TASK OBJECTIVE — Every line below between the line holding "focal_35mm: 112" and the line holding "roll_deg: -7.3", inclusive, should be repeated exactly, and all other lines omitted.

GIVEN DATA —
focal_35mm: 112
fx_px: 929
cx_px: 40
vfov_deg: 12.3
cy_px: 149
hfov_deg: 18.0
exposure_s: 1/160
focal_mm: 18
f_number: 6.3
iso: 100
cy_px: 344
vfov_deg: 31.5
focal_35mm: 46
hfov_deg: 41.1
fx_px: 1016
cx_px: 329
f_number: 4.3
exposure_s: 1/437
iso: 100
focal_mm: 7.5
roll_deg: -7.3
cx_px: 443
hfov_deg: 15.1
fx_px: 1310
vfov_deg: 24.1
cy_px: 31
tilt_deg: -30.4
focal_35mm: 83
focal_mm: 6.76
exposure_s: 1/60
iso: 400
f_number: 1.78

* * *

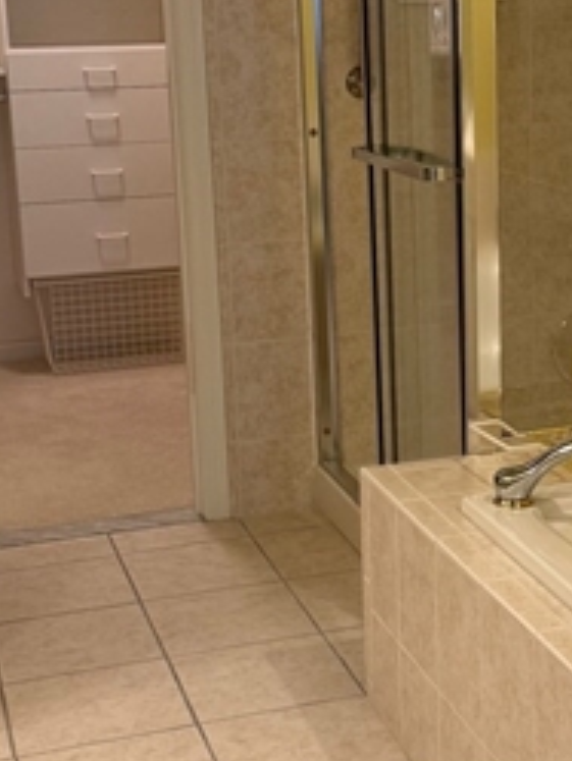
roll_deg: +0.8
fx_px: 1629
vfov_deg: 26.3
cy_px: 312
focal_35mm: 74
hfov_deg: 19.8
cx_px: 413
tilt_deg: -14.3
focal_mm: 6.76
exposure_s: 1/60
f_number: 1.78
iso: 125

SOLVED EXERCISE —
focal_35mm: 112
fx_px: 929
cx_px: 40
vfov_deg: 12.3
cy_px: 149
hfov_deg: 18.0
exposure_s: 1/160
focal_mm: 18
f_number: 6.3
iso: 100
cy_px: 344
vfov_deg: 31.5
focal_35mm: 46
hfov_deg: 41.1
fx_px: 1016
cx_px: 329
f_number: 4.3
exposure_s: 1/437
iso: 100
focal_mm: 7.5
roll_deg: -7.3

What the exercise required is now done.